■ Requirement ■
From the entries below, gather every line containing the string "print".

(Object presence transitions)
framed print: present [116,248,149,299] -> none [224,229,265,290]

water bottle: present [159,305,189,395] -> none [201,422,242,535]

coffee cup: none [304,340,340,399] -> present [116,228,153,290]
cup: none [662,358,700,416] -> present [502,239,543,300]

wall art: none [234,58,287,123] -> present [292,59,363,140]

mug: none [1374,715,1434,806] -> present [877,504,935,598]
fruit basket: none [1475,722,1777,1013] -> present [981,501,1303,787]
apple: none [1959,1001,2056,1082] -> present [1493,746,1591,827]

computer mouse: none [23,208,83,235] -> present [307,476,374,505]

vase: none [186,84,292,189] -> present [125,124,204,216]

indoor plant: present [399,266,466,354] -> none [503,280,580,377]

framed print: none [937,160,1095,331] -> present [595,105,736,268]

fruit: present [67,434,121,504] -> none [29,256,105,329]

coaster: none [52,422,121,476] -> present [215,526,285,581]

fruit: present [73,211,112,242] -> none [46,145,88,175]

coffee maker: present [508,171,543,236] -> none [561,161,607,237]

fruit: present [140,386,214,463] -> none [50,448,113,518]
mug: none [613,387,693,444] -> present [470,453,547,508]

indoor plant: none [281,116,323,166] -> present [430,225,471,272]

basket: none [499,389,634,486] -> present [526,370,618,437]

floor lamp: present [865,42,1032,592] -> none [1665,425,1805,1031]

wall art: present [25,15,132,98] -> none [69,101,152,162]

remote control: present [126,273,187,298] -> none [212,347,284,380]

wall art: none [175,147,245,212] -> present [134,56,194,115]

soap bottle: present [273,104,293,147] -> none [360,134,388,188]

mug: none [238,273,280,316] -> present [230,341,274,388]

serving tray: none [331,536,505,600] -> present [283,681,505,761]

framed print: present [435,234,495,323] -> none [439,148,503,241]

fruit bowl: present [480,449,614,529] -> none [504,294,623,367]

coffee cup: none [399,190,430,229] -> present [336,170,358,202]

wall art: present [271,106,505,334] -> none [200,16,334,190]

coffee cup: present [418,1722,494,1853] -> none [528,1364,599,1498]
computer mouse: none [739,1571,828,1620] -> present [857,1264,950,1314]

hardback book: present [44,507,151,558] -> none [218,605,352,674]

■ Answer to the problem ■
framed print: present [116,248,149,299] -> none [224,229,265,290]
framed print: none [937,160,1095,331] -> present [595,105,736,268]
framed print: present [435,234,495,323] -> none [439,148,503,241]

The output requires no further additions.